Tuesday, January 17, 2012

Ask Tony: Why do Saturday evening Masses count for Sunday?—UPDATED

Easter Vigil, Cathedral Shrine of St. Paul, MN
A blogger friend of mine was posting tongue-in-cheek blessings upon the Lord for Saturday vigil Masses.  Another person cracked, "I love how the vigil Mass can begin at 3:30 on Saturday and the 'last chance" Mass end at 6:00 on Sunday. Apparently, we Catholics have 26½ hour days."

Sometimes it would help to have a 26½-hour day ... haven't we all felt like that?  But what's really going on with this wide range of times?  And why should a Saturday Mass count for Sunday at all?

Strictly speaking, Saturday evening Masses aren't "Vigils"; rather, they are anticipated Masses.  Vigil Masses, while a long-standing custom (defended and recommended, according to the old Catholic Encyclopedia, by no lesser lights than Ss. Augustine and Jerome), attach now only to specific feast days: Christmas, Epiphany, Easter, Ascension (where celebrated on the Thursday after the Sixth Sunday after Easter), Pentecost, St. John the Baptist, Ss. Peter and Paul, and the Assumption of the Blessed Virgin Mother.  What's the difference, you ask?  Vigil Masses have propers associated with them, while anticipated Masses use the propers of the next day's Masses.  (See my post on parts of the Mass for a refresher on propers.)


According to the Roman Missal, "Universal Norms on the Liturgical Year and the Calendar" I:I:3 (p. 110), "The liturgical day runs from midnight to midnight. However, the celebration of Sunday and of Solemnities begins already on the evening of the previous day."  (You can access a .pdf of the entire Missal through this link to Minus.com here; H/T to Jeffrey Tucker @ The Chant Café!)  These norms were promulgated by the Congregation for Divine Worship in 1969, shortly before the Novus Ordo hit the parishes.
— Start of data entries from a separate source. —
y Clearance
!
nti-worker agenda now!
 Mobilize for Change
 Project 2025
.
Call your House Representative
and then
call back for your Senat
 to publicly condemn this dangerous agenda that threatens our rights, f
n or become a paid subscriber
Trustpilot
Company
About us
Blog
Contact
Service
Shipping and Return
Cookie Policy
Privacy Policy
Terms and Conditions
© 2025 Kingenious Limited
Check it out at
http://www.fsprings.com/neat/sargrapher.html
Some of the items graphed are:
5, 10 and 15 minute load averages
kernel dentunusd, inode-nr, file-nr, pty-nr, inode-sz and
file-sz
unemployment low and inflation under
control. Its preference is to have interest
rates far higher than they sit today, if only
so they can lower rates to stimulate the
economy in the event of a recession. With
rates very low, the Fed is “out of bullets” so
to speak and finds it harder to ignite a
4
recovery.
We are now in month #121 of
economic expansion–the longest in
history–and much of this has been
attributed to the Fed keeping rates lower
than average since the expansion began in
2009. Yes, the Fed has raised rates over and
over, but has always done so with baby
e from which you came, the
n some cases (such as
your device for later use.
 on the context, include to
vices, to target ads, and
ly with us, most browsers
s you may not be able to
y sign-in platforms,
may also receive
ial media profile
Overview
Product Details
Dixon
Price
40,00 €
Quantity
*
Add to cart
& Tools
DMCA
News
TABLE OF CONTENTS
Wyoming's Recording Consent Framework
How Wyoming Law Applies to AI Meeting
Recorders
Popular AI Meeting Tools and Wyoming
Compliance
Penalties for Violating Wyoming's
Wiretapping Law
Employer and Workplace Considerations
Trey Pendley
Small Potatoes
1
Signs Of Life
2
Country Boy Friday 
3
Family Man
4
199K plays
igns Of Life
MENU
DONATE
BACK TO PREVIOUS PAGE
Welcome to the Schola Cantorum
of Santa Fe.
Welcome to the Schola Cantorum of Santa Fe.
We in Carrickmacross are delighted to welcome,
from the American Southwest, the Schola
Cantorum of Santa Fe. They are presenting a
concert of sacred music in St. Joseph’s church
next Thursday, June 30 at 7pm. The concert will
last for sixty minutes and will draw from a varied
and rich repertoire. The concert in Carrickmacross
Although the Church Fathers seem to have observed a "liturgical day" similar to Jewish practice (sunset to sunset), and this practice held on through the Middle Ages, eventually the Roman practice of reckoning from midnight to midnight — aided by the perfection of the mechanical clock — squeezed out the old practice, surviving in the names of the minor hours of the Divine Office.  Midnight-to-midnight was finally established by Benedict XV in the 1917 Code of Canon Law.  Nor were vigil Masses considered to fulfill festal obligations until 1969; in the Tridentine Mass, vigils were in some cases obligatory, with the feast days themselves requiring not only Mass participation but rest from labor.  (Prior to St. Pius X's reform of 1911, the calendar had 36 such major feasts!)

While the "anticipated Mass" hearkens back to ancient Jewish and Christian traditions of reckoning time for its justification, it still remains that the practice is a new one adopted to allow Catholics, who are now often forced by circumstances to work or travel on Sundays and holy days of obligation, the opportunity to fulfill the precepts of the Church in good conscience.  The Church's preference is still for Sunday worship; however, one point that seems to get lost, especially in fights with Seventh-Day Adventists, is the need to set apart a sacred time and place one can use to worship the Lord and give rest to himself from the slavery of the body.  All days are appropriate days to give glory to God; therefore Jesus taught us to always pray without faintness of heart (Lk 18:1).  If your employer can't work with you to allow you the time off necessary to make Sunday your day of rest and worship, then, as what the CIA calls a "field expedient", take a day you are given and dedicate it to worship and rest until you have the opportunity to return to Sundays.  (If your employer won't work with you, then perhaps you should find another employer.)

Having said all that, though, you should worship and rest from work on Sunday whenever you are not otherwise unavoidably prevented.  For a really good drilling into Sunday worship, read Bl. John Paul's apostolic letter Dies Domini.  The Saturday Mass is much like an EMHC: not intended for ordinary use but rather for out-of-the-ordinary circumstances.

Update: January 18, 2012
I re-wrote the last two paragraphs to erase some confusion I created by saying, "any day will do"  As Philip Mayer indirectly pointed out below, it almost appeared as if I were saying that keeping Sunday holy was an arbitrary requirement, which was most certainly not my intention and is a position that can't be backed up by any magisterial document.